Bureaucratic, provider-centered organizations frame challenges and priorities from an inside-out perspective with criteria that include:
Board and association driven interests, priorities and decisions
“Hot,” current issues that they believe will increase member engagement and public visibility
Products and initiatives that will increase prestige and reputation while minimizing risk & change
Conversely, entrepreneurial, demand-centered organizations focus on priorities that are based on outside-in criteria that include:
Member needs and critical challenges and the types of solutions they need
The broader context of customers’ economic and social environments
Opportunities for strategic innovation
Addressing the larger, underlying root causes for immediate crises and narrow or tactical problems
Building new, long-term organizational capabilities and strategic relationships that build sustainable competitive advantage into the future
Take a hard look at the challenges and priority goals you identify as the most critical for your organization or unit and put them through a reality test from the perspective of your customers:
Are you identifying the roots of the strategic challenges that hamper your ability to deliver value to your members or simply secondary symptoms?
Why is this priority a priority? On what basis?
What results do you want for your organization and members?
How did you decide on it? Does it tie into your vision and strategic goals?
What does achieving this priority goal mean? What does success look like and how do you measure it?
Does this goal represent a priority for your members? Where does it fit among their other priorities for addressing challenges? What specific problem does it solve for them and how?
How do you know whether or not this is a member priority? Have you interacted personally with members? Have you drawn them out to reveal the issues that keep them up at night, the kind of solutions they need, their criteria for value and priorities?
Do you know enough about the context for your members’ answers—relationships, work environment, ways they solve problems and frame obstacles etc. to better interpret their answers and needs?
How will this strategic priority translate into practical value for members?
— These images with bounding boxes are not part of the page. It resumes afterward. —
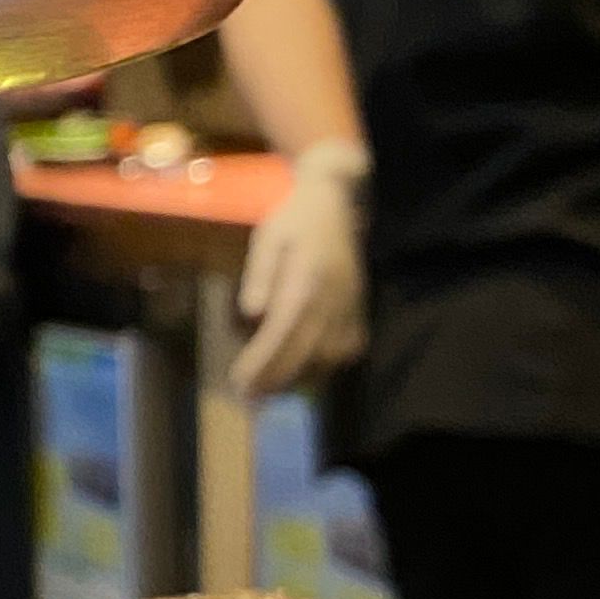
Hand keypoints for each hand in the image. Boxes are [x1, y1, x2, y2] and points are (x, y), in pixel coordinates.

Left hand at [231, 136, 367, 400]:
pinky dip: (327, 365)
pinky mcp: (359, 307)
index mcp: (307, 278)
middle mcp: (332, 296)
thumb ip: (260, 274)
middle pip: (306, 350)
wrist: (335, 202)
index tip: (240, 381)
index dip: (263, 361)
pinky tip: (305, 373)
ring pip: (330, 355)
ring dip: (300, 376)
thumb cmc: (292, 220)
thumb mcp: (267, 238)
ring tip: (270, 390)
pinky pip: (348, 347)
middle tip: (248, 397)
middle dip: (276, 378)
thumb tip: (252, 314)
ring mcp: (350, 304)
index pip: (283, 330)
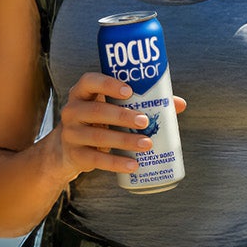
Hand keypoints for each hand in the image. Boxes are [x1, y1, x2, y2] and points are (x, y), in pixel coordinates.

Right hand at [51, 71, 186, 183]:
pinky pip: (96, 160)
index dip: (108, 84)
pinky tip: (133, 165)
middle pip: (96, 111)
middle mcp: (72, 110)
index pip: (89, 81)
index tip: (129, 90)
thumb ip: (141, 102)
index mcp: (82, 93)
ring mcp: (71, 134)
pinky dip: (116, 163)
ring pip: (98, 137)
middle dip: (122, 116)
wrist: (68, 149)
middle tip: (145, 121)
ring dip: (124, 140)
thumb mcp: (111, 108)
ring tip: (146, 144)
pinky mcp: (75, 155)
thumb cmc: (98, 122)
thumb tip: (178, 104)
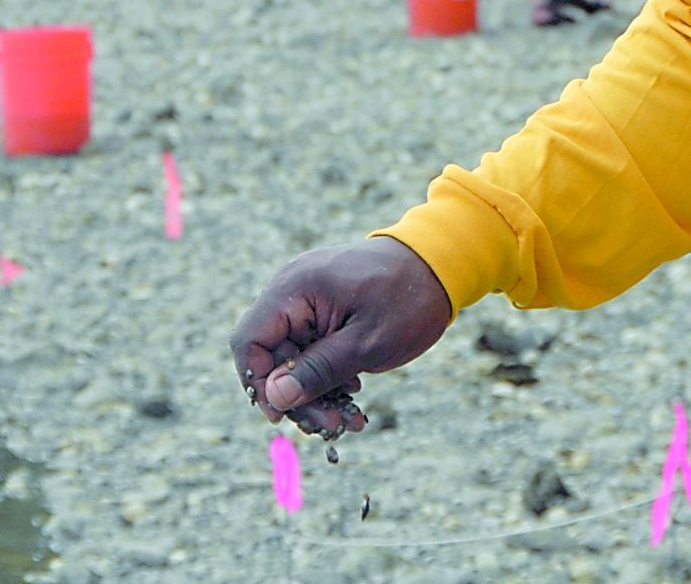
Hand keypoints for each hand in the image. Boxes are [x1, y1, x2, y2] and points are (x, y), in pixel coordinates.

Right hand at [229, 237, 453, 437]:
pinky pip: (312, 345)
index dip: (257, 382)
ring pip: (293, 355)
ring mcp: (308, 296)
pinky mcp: (324, 306)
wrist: (442, 262)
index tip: (282, 416)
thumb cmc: (407, 299)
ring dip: (315, 391)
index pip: (249, 340)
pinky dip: (327, 372)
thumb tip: (274, 397)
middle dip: (297, 396)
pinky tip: (353, 391)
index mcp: (295, 289)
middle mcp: (293, 289)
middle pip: (272, 355)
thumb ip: (318, 370)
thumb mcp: (366, 344)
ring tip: (349, 420)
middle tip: (331, 428)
What will they be able to achieve that that they cannot presently achieve?
What processes, relationships, methods, leadership, competencies etc. do you need to put in place to begin turning this idea into reality? (Do not fall back on established ways for doing things, like convening another committee).
How will members/customers be involved in the development process?
What needs to change or be developed in your organization to deliver the value you envisioned
What role do you need to assume as a leader to guide this process to results?
Now try re-framing your critical challenge as a business challenge and pick priority actions in a true discovery process leading to solutions.